__What you need to do__: Your answer should repeat every line of the records below in which the word "스트림의" appears.
=== Begin Enclosure ===
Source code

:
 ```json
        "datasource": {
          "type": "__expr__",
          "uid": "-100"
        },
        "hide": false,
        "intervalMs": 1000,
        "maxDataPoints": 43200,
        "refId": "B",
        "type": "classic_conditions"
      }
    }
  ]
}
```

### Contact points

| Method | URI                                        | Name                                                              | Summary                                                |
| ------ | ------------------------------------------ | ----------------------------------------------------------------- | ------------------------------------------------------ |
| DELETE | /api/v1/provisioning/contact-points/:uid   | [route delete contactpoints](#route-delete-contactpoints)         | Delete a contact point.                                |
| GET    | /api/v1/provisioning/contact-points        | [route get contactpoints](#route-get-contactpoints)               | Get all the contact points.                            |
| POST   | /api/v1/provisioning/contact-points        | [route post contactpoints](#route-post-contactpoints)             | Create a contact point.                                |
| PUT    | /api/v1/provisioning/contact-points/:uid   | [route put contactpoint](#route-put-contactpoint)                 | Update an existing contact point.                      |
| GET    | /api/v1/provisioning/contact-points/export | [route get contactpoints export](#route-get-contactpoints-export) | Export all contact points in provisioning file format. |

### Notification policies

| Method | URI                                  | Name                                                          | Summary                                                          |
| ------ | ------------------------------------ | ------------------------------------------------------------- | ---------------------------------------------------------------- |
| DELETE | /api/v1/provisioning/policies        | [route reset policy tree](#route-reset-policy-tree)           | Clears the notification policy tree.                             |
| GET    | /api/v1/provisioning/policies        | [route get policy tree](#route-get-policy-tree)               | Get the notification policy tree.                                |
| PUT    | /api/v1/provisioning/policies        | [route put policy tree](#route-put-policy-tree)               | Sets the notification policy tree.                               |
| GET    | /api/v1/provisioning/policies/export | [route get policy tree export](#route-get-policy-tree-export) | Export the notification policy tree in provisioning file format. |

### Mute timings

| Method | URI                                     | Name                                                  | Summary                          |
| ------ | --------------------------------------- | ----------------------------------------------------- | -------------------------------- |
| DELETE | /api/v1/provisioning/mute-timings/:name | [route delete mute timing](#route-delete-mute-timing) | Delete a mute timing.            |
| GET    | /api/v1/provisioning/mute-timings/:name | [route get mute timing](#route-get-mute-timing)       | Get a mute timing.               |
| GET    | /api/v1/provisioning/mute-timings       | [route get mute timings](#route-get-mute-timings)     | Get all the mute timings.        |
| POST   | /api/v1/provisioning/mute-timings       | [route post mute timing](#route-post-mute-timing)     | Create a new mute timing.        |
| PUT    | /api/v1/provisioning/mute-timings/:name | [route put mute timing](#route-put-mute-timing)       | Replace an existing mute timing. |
=== End Enclosure ===
=== Begin Enclosure ===
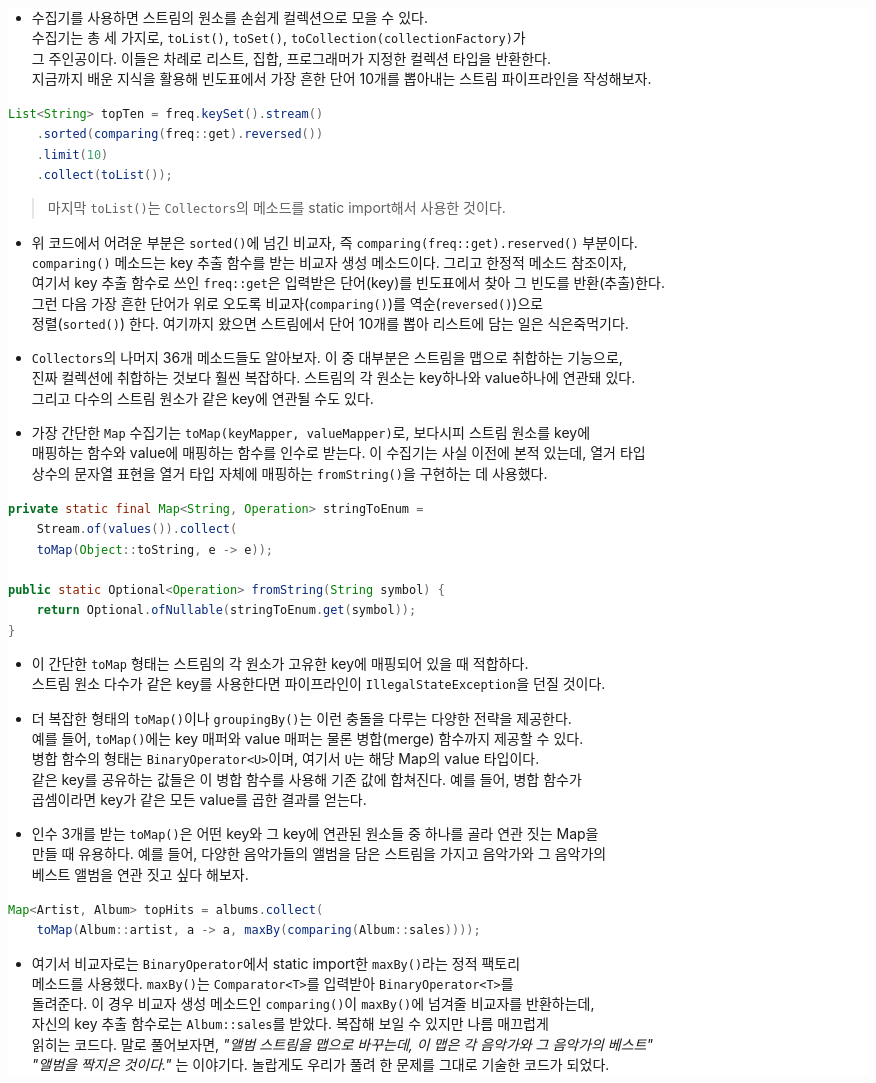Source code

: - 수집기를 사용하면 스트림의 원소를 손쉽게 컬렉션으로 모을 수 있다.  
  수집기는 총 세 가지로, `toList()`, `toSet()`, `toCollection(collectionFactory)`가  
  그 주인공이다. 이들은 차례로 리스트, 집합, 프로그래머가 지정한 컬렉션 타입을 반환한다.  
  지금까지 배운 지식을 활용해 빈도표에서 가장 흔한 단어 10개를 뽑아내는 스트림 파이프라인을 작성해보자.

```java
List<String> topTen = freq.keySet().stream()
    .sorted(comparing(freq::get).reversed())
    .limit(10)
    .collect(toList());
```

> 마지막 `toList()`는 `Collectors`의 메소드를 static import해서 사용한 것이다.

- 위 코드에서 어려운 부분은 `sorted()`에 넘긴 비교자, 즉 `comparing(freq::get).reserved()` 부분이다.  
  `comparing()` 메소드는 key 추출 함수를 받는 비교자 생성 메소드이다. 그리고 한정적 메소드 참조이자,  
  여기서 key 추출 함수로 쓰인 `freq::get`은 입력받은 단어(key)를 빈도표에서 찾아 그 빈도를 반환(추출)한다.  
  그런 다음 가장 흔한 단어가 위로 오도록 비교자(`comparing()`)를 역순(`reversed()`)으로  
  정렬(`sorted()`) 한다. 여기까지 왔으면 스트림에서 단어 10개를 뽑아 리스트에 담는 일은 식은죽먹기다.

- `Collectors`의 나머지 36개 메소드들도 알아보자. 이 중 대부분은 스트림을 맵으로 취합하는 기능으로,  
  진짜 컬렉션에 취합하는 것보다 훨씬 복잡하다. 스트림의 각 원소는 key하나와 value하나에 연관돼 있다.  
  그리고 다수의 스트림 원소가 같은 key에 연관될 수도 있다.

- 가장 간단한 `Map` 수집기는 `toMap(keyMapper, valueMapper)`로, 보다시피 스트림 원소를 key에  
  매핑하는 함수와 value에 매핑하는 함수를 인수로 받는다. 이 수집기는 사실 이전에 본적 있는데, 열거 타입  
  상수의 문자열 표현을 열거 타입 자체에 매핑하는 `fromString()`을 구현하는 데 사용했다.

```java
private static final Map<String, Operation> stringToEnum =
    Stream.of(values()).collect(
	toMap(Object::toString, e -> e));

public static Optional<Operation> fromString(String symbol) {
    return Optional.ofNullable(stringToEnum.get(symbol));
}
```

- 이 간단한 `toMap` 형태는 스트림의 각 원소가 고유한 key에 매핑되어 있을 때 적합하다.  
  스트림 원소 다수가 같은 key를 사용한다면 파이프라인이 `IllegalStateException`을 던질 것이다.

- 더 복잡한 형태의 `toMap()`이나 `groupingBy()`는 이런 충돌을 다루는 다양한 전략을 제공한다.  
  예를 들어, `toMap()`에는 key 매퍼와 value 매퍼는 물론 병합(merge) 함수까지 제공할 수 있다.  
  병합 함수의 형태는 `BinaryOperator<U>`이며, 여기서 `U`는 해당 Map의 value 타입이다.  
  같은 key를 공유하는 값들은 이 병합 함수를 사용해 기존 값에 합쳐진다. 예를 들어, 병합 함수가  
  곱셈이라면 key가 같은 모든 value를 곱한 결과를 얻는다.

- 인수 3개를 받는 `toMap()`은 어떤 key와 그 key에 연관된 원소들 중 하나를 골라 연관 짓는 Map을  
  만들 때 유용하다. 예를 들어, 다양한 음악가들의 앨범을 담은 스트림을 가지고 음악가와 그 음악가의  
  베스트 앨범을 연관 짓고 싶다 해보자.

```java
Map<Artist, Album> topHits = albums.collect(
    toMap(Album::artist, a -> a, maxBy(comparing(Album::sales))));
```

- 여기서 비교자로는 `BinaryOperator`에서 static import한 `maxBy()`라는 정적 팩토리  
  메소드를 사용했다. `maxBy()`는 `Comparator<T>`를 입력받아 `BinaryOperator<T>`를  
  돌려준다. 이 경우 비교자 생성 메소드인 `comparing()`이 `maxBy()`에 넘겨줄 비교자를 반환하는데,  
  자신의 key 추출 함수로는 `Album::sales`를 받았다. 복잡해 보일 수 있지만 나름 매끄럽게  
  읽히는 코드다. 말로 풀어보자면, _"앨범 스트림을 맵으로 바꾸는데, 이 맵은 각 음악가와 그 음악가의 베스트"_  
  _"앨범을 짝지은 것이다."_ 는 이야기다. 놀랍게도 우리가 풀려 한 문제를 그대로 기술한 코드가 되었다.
=== End Enclosure ===
=== Begin Enclosure ===
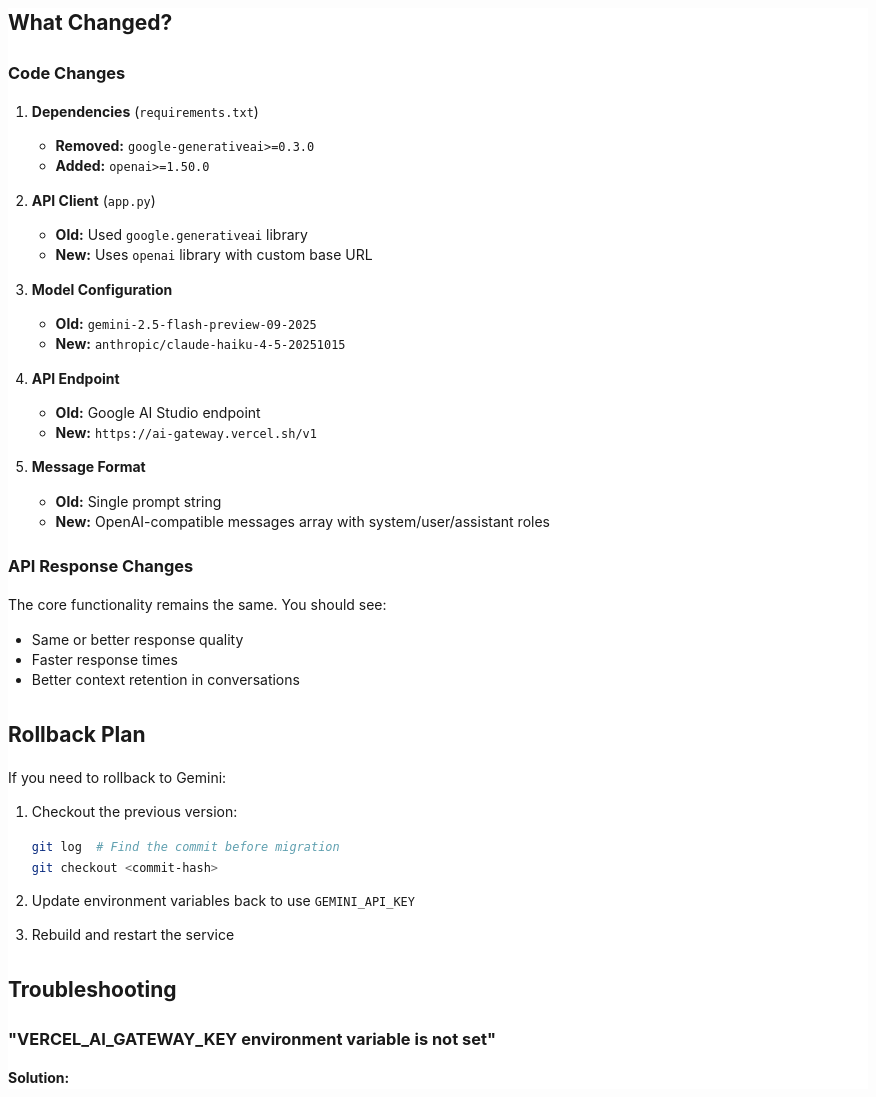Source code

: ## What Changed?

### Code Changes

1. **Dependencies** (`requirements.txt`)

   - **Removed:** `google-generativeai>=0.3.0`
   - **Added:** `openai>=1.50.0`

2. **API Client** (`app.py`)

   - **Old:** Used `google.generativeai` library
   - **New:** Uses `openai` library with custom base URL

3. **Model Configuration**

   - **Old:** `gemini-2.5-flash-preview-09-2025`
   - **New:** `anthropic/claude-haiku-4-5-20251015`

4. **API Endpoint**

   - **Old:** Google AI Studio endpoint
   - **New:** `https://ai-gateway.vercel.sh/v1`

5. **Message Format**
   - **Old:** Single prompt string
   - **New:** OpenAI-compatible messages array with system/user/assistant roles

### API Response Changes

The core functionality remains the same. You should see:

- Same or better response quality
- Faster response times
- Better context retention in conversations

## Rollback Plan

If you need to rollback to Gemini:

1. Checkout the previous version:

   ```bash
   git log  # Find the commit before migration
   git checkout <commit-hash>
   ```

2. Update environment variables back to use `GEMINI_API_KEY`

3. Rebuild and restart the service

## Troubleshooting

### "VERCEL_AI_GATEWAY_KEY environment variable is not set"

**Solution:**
=== End Enclosure ===
__Solution to the exercise__:
: - 수집기를 사용하면 스트림의 원소를 손쉽게 컬렉션으로 모을 수 있다.  
  진짜 컬렉션에 취합하는 것보다 훨씬 복잡하다. 스트림의 각 원소는 key하나와 value하나에 연관돼 있다.  
- 이 간단한 `toMap` 형태는 스트림의 각 원소가 고유한 key에 매핑되어 있을 때 적합하다.  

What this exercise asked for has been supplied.